Republican U.S. presidential hopeful Ted Cruz won all 14 delegates at stake on Saturday in Wyoming, besting rival Donald Trump, who made little effort to win the rural state, and further narrowing the gap in the race for the party’s nomination.

The crowd here was clearly in Cruz’s corner, as the Texas senator was the only candidate to make the trip to Casper — ahead of a major snowstorm — and Sarah Palin, scheduled to speak for Trump, previously canceled.

Cruz is trying to prevent Trump from obtaining the 1,237 delegates needed to secure theĀ Republican nomination at the July convention in Cleveland. By continuing to rack up small wins, Cruz is gaining ground on the New York real estate mogul, who has thus far failed to shift his focus on the local-level campaigning necessary to win delegates.

Trump has been critical of the process, again on Saturday calling it “rigged” while speaking at a rally in Syracuse, New York. He has repeatedly complained about Colorado, which awarded all 34 of its delegates to Cruz despite not holding a popular vote.

Trump said his supporters are becoming increasingly angry with states such as Wyoming and Colorado.

While Trump has won 21 state nominating contests to Cruz’s 10, the billionaire leads the Texas senator by only 196 delegates (755-559). That means he must win nearly 60 percent of those remaining before the party’s political convention in July.

Wyoming does not hold a primary vote. Instead, 475 party activists convened in Casper on Saturday to hold a state convention and award 14 delegates.

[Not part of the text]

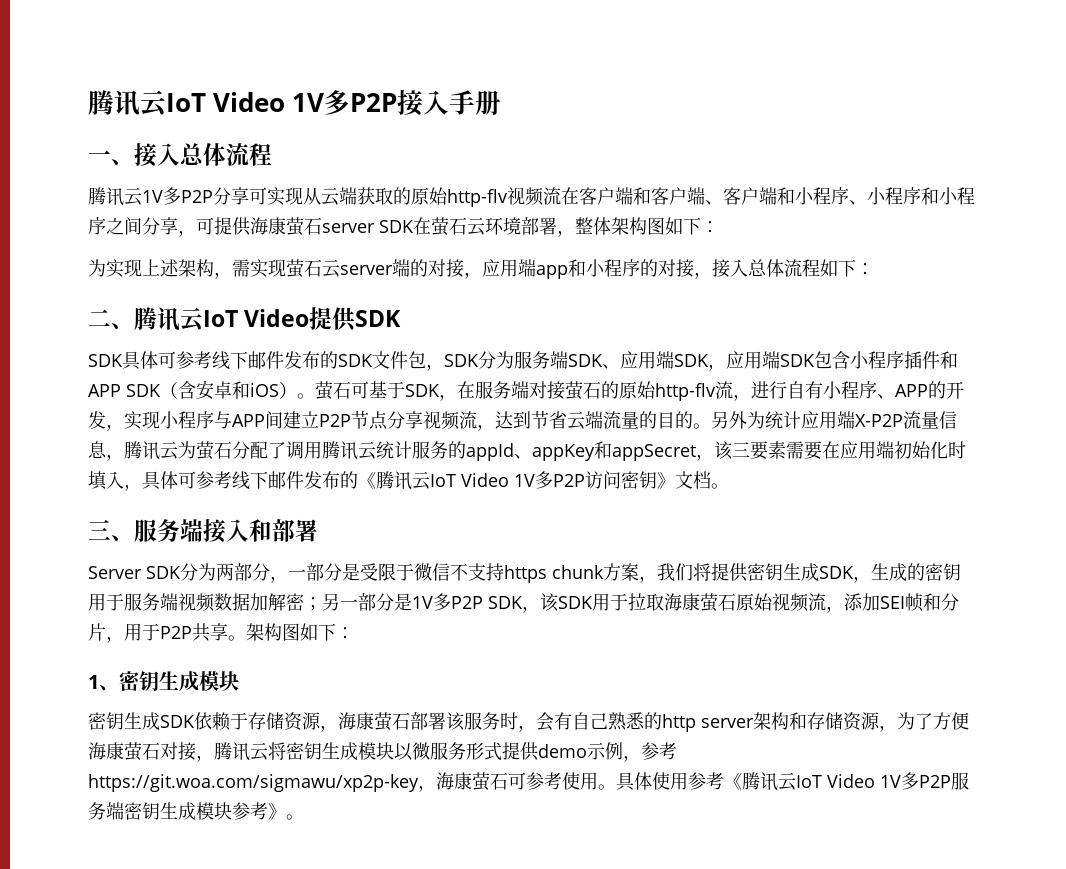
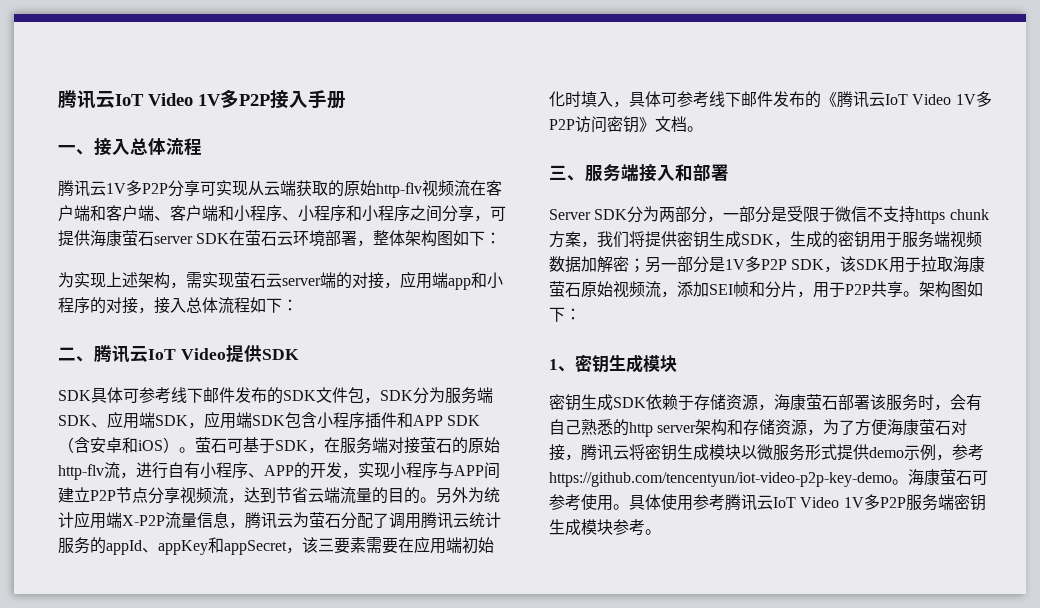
[88,774,436,792] https://git.woa.com/sigmawu/xp2p-key， -> [549,472,908,487] https://github.com/tencentyun/iot-video-p2p-key-demo。
[724,773,742,790] 《 -> (725, 502) none
[268,803,286,820] 》 -> (645, 527) none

Previously, 12 other delegates had been designated at county-level conventions. Cruz won 10 of those, with one going to Trump and another being elected as “unbound.”

Cruz spoke at the convention, capping off a months-long effort to organize support in the state. Trump had originally planned to send former Alaska Governor Sarah Palin, who remains popular among conservatives, as a surrogate, but she canceled at the last minute.

Cruz spoke about local issues in Wyoming, the largest coal-producing state. He discussed the Democratic “attack” on the fossil fuel, saying President Barack Obama has tried to put the coal industry out of business through government regulations targeting air pollution.